Doch einige Unternehmen äußerten Medienberichten zufolge anschließend Zweifel daran. „Wir glauben nicht, dass Facebook gewalttätige und spalterische Reden auf seinen Plattformen effizient verwalten wird“, schrieb Hershey in einer von der US-Zeitung „USA Today“ zitierten Erklärung. „Trotz wiederholter Zusicherungen von Facebook, Maßnahmen zu ergreifen, haben wir keine bedeutsamen Veränderungen gesehen.“ Dass Hershey dies öffentlich ausspricht, deutet darauf hin, dass es tiefergehende Verwerfungen zwischen Facebook und seinen Werbekunden geben dürfte.

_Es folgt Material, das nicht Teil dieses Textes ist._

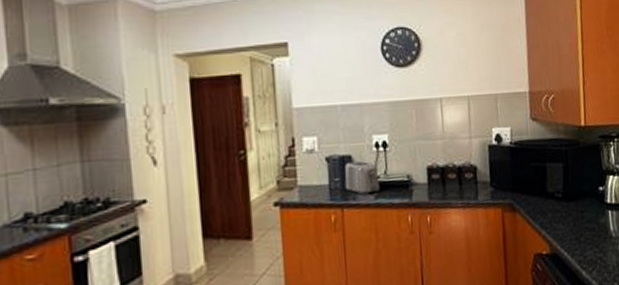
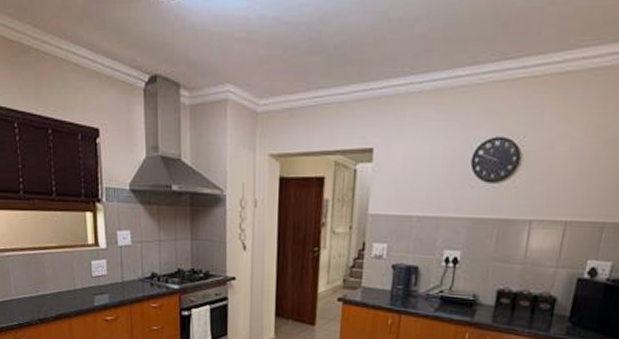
toaster: present [344,160,380,195] -> none [406,272,443,306]

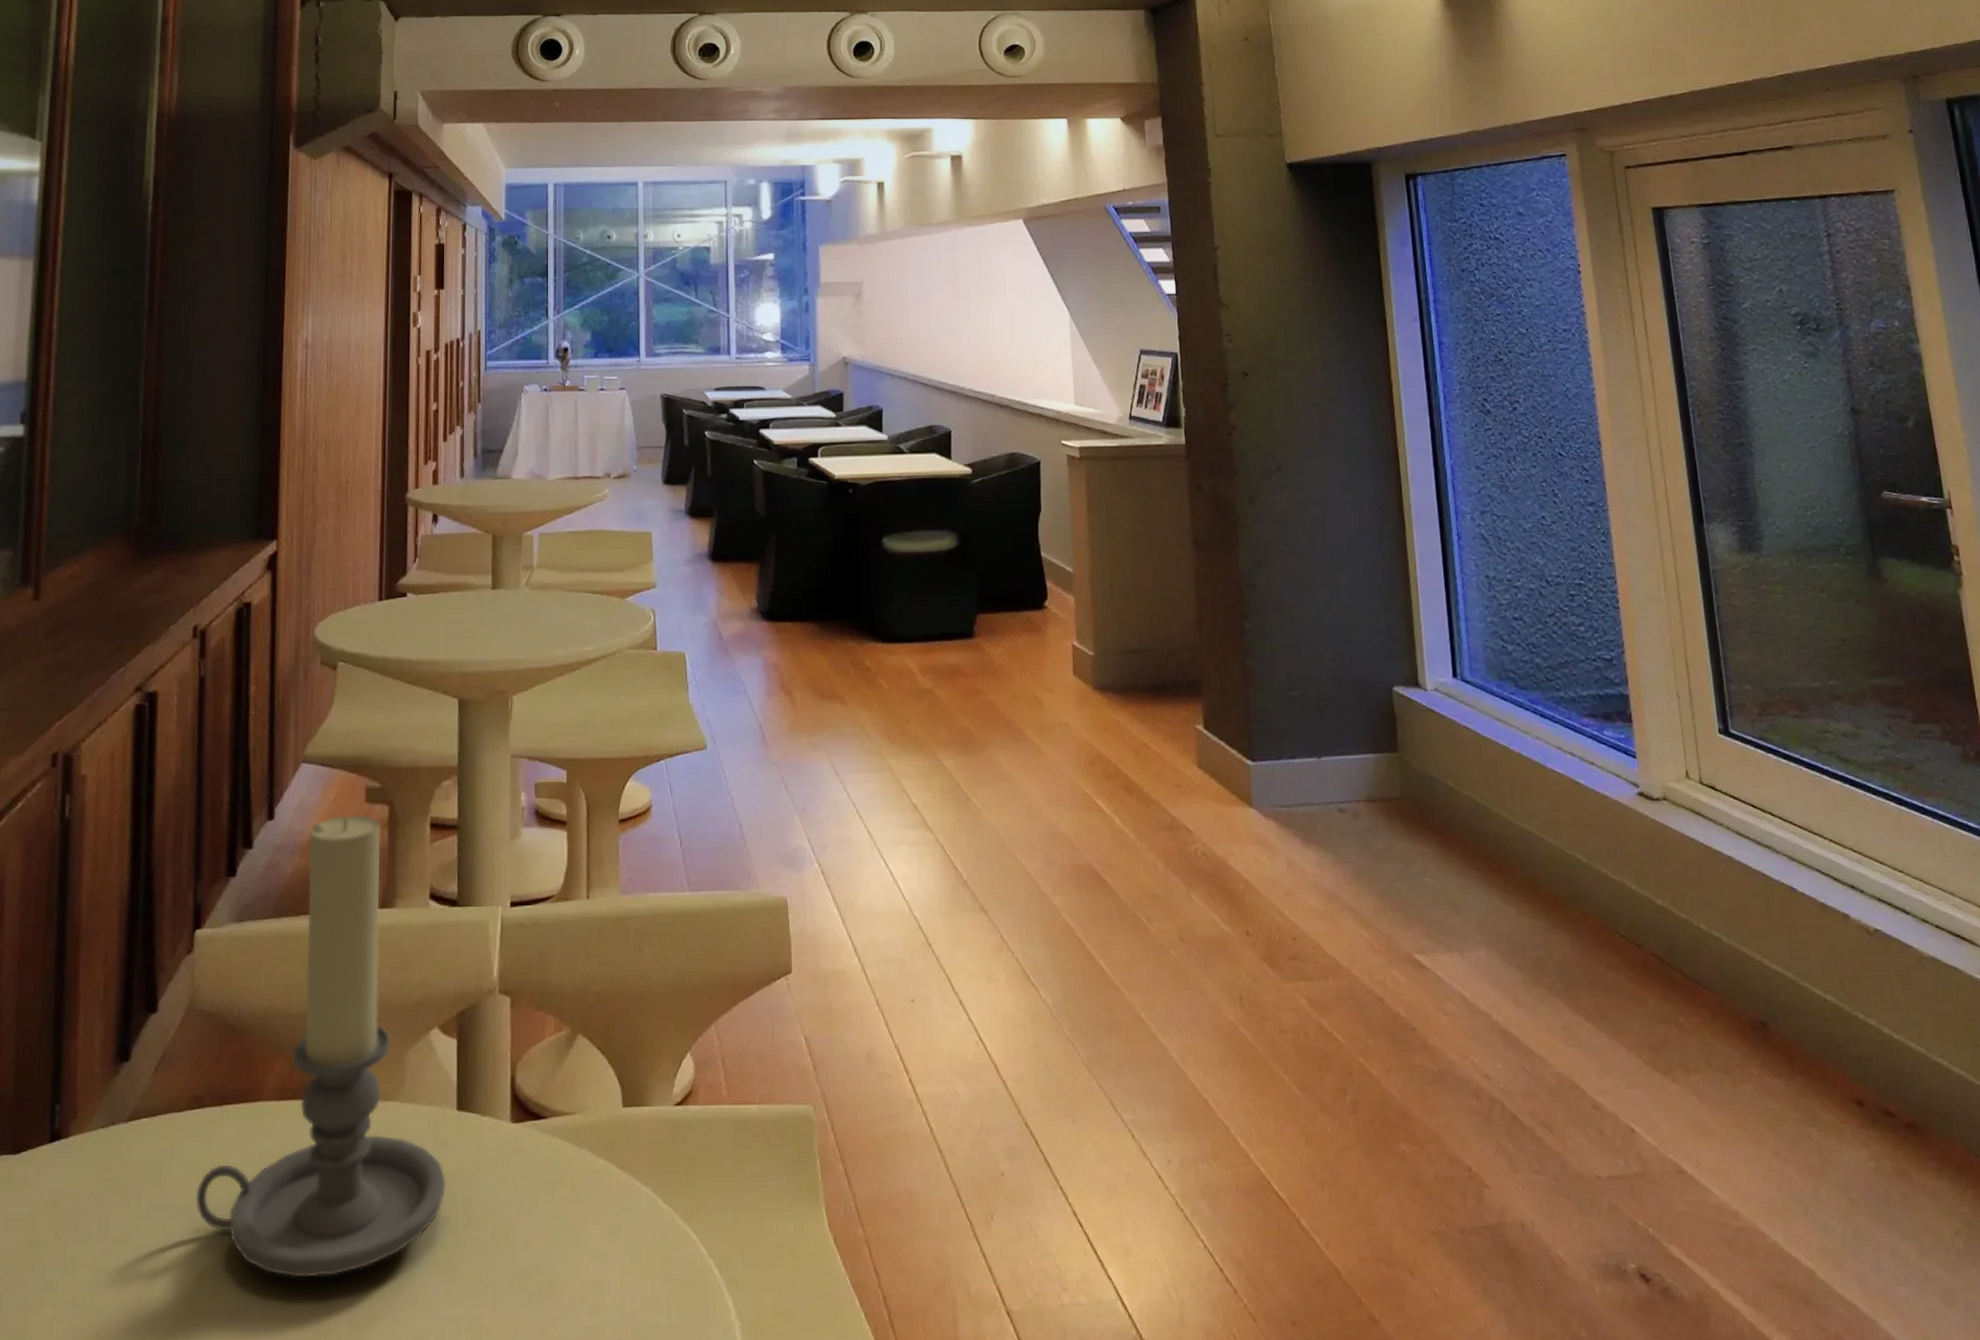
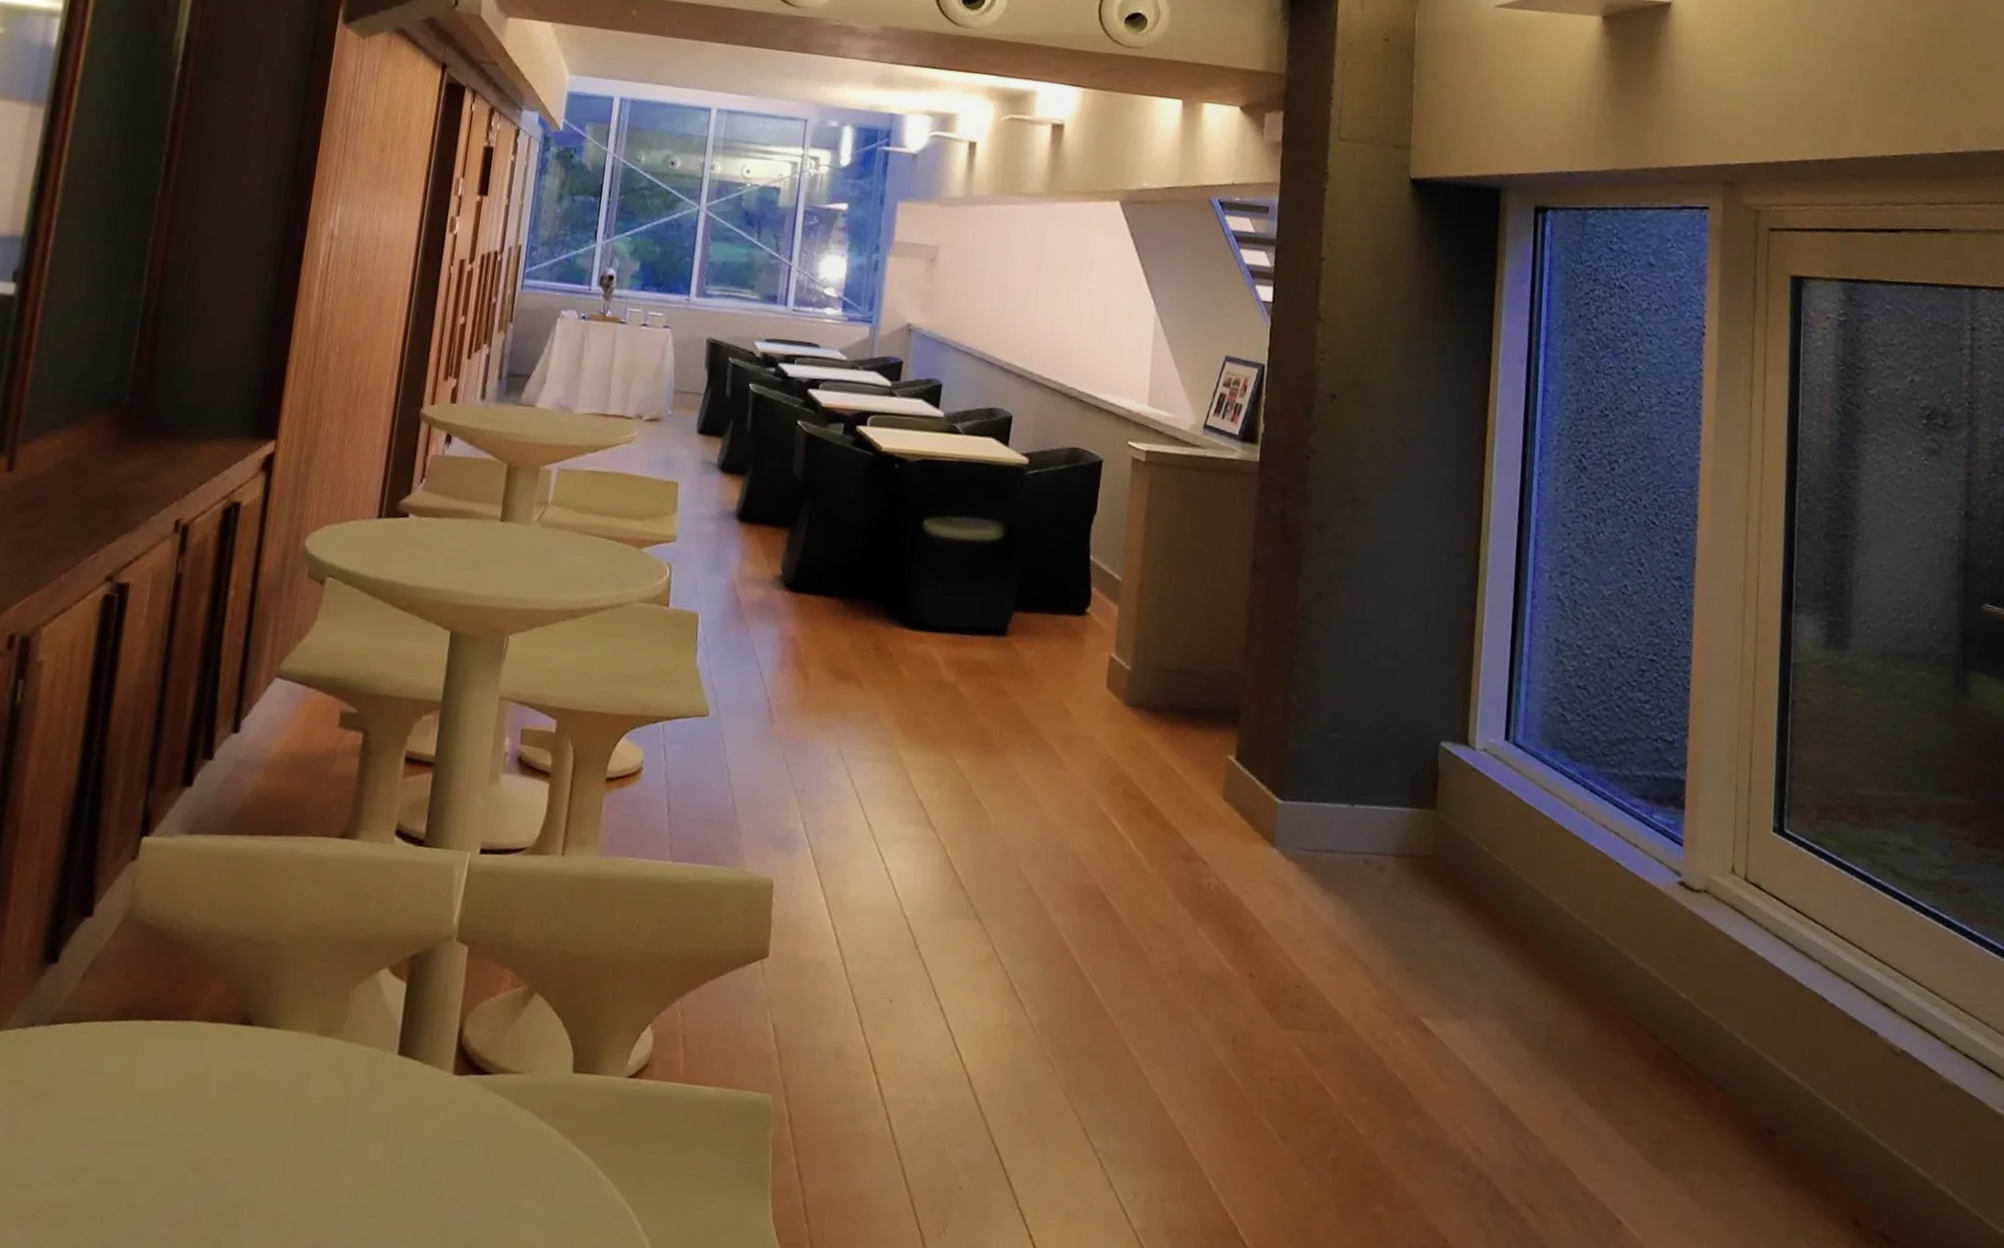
candle holder: present [196,815,446,1278] -> none [111,737,379,1207]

Zuvor hatten sich bereits etliche andere Unternehmen, darunter der US-Mobilfunk-Gigant Verizon und die bekannten Outdoor-Marken The North Face und Patagonia der Initiative #StopHateForProfit angeschlossen. Unilever – dessen Eiscreme-Marke Ben & Jerry’s ebenfalls schon mit dabei war – geht nun aber noch einen Schritt weiter – denn eigentlich ging es bei der Aktion zunächst nur um einen Werbeboykott im Juli.

Für Initiatoren nicht ausreichend

Für jene, die den Boykott initiierten, reichen die angekündigten Maßnahmen jedenfalls nicht. Rashad Robinson, Präsident der Bürgerrechtsorganisationen Color of Change sagte, Zuckerbergs Ankündigungen seien ein „Eingeständnis des Scheiterns“, den durch Facebook „verursachten Schaden an unserer Demokratie und unseren Bürgerrechten“ zu erkennen. „Wenn das seine Antwort an jene Werbekunden ist, die Millionen Dollar von dem Unternehmen abziehen, dann können wir ihm nicht vertrauen“, so Robinson auf Twitter. Er forderte eine „komplette Überprüfung seiner Entscheidungen“:

Zurückhaltung in Sachen Trump

Facebook stand zuletzt in der Kritik, weil es, anders als Twitter, nicht auf Äußerungen von US-Präsident Donald Trump reagierte, die von Twitter als gewaltverherrlichend eingestuft wurden. Erst vor Kurzem hatte Zuckerberg noch seine Position unterstrichen, Trumps häufig umstrittene Beiträge nicht zu beschränken. Wegen Zuckerbergs Weigerung, Beiträge von Trump zu kennzeichnen, hatte es auch in der Belegschaft des Konzerns Proteste gegeben.